SALEM, Ohio – Cheese producers say revised USDA standards for Swiss cheese will allow them to make a bigger profit for a product they are already producing.
As of Feb. 22, producers will get Grade A prices for Swiss cheese with smaller eyes or holes.
Ohio is the nation’s largest producer of Swiss cheese.
“This is way overdue. This move reflects the market need,” said Richard Guggisberg of Guggisberg Cheese in Charm, Ohio. “This is what our consumers want.”
Guggisberg and Richard Hicks of Ragersville Cheese in Ragersville, Ohio, agree the new standards are a positive change. They say the changes aren’t representative of government mandates but a necessary change for the industry.
“The general public always seems to be misled when they hear USDA changes or revises grades. This isn’t a government forced thing. It wasn’t USDA forcing us to change; it’s the industry,” said Hicks. “This isn’t a bad thing. This is a good thing for the cheesemaker.”
Hicks and Guggisberg say the new grades won’t have much of an impact on their production because they are already producing more of the small-eyed cheese.
“It’s not going to change our operations much because we’re already meeting our consumers’ needs,” said Guggisberg. “We’re just going to get more for what we’re already producing.”
Swiss cheese with large holes is harder to slice and package, says Hicks, and most consumers seem to prefer prepackaged cheese with small eyes.
“They’re not just buying with their mouths, they’re buying more with their eyes,” said Hicks. “When I was younger, the cheese had to have quarter-size holes. Now people want dime- and nickel-size holes. They want smaller holes and more of them.”
Hicks says cheese makers get paid according to the grade of cheese they produce, therefore with the revised standards, they will still be able to satisfy the customer’s demand and make more of a profit.

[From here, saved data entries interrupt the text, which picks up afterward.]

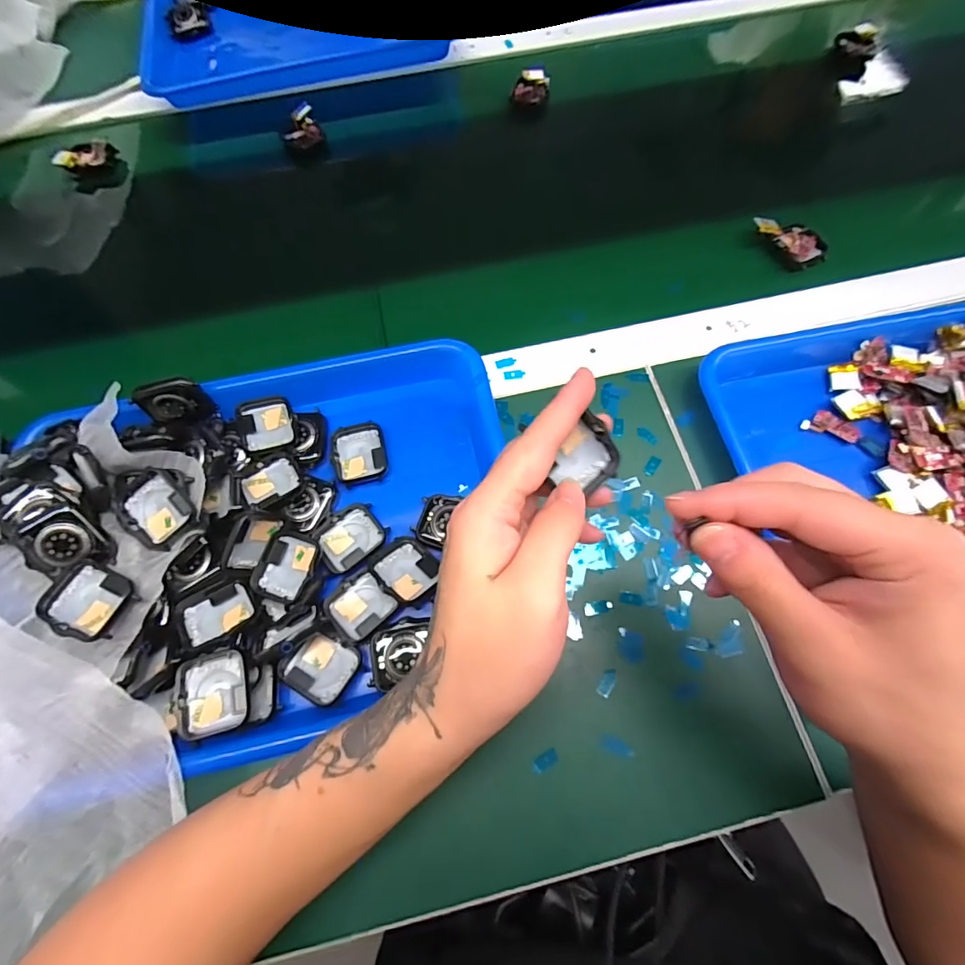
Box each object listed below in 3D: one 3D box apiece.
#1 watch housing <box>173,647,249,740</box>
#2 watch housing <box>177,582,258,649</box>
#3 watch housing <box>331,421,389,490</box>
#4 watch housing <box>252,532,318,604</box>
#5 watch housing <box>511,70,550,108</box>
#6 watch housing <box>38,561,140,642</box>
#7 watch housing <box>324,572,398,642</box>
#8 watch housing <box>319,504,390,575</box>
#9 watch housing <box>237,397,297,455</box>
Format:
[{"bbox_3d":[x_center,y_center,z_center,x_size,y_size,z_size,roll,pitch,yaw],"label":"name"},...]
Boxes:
[{"bbox_3d":[-0.153,0.120,0.270,0.037,0.012,0.043,-15,70,-14],"label":"watch housing"},{"bbox_3d":[-0.163,0.080,0.288,0.041,0.011,0.035,-21,66,-23],"label":"watch housing"},{"bbox_3d":[-0.089,-0.021,0.341,0.037,0.008,0.044,-12,69,-3],"label":"watch housing"},{"bbox_3d":[-0.125,0.054,0.304,0.038,0.011,0.042,17,70,7],"label":"watch housing"},{"bbox_3d":[0.052,-0.420,0.502,0.038,0.017,0.035,5,69,3],"label":"watch housing"},{"bbox_3d":[-0.223,0.068,0.269,0.045,0.015,0.036,17,70,8],"label":"watch housing"},{"bbox_3d":[-0.078,0.079,0.303,0.035,0.007,0.038,41,58,17],"label":"watch housing"},{"bbox_3d":[-0.087,0.038,0.318,0.043,0.010,0.037,-36,72,-12],"label":"watch housing"},{"bbox_3d":[-0.153,-0.041,0.334,0.035,0.008,0.042,-17,70,-5],"label":"watch housing"}]

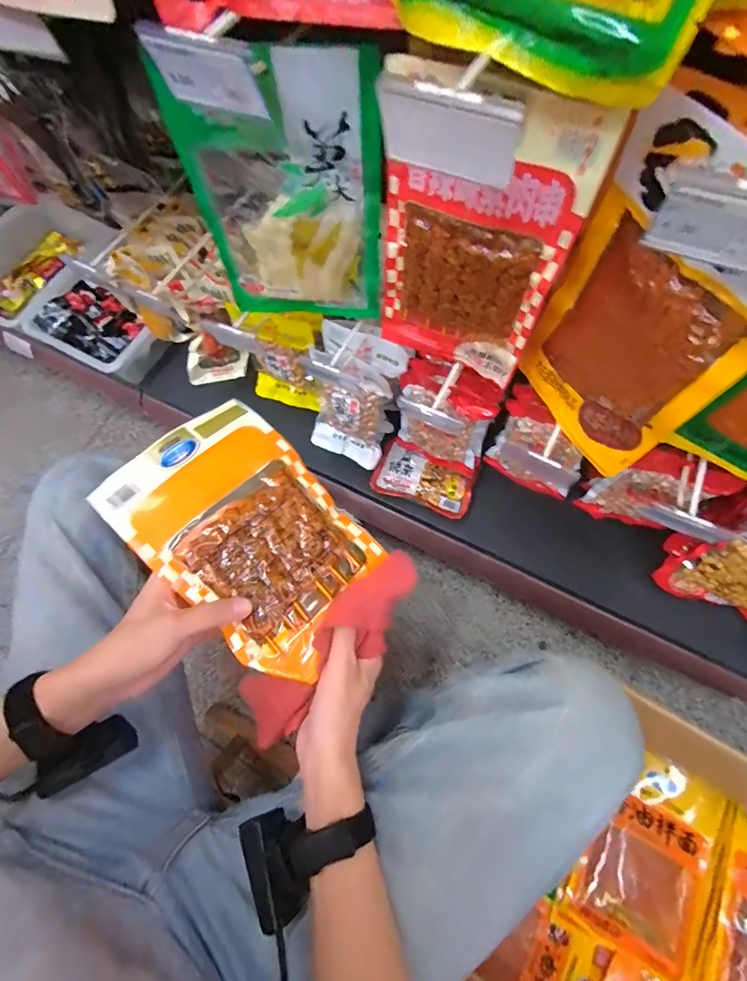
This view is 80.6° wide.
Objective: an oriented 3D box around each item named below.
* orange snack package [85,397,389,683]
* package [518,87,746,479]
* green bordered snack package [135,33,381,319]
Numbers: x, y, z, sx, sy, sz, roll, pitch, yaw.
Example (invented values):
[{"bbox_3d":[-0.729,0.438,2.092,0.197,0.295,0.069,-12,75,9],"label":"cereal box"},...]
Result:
[{"bbox_3d":[-0.114,0.035,0.406,0.242,0.024,0.160,44,68,5],"label":"orange snack package"},{"bbox_3d":[0.234,-0.139,0.382,0.029,0.265,0.167,-27,69,-16],"label":"package"},{"bbox_3d":[-0.082,-0.272,0.430,0.177,0.252,0.029,5,69,4],"label":"green bordered snack package"}]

“The grocery stores would buy Grade B cheese and sell it at Grade A prices because the consumers would pay that much for the smaller-holed, prepackaged cheese,” said Hicks. “Now we will get that same price increase.”
Hicks and Guggisberg believe consumers will see little, if any, price change at the grocery store.
U.S. grades of Swiss cheese are based on flavor, body, eyes and texture, finish and appearance and color.
U.S. Grade A Swiss cheese should have a flavor consistent with the age of the cheese, and the body should be uniform, smooth and firm.
The well-developed and slightly oval shaped eyes should be relatively uniform in size and distribution. The majority of the eyes should be three-eighths to thirteen-sixteenths inch in diameter.
If the cheese has a rind, it should show that mold has not penetrated into the cheese. Without a rind, the wrapping should cover and protect the surface of the cheese, and the cheese may have a small amount of mold as long as it hasn’t penetrated the interior of the cheese. Grade A cheese should be white to pale yellow in color.
USDA officials believe the revised changes reflect improvements in Swiss cheese quality and will provide consistency with other product standards.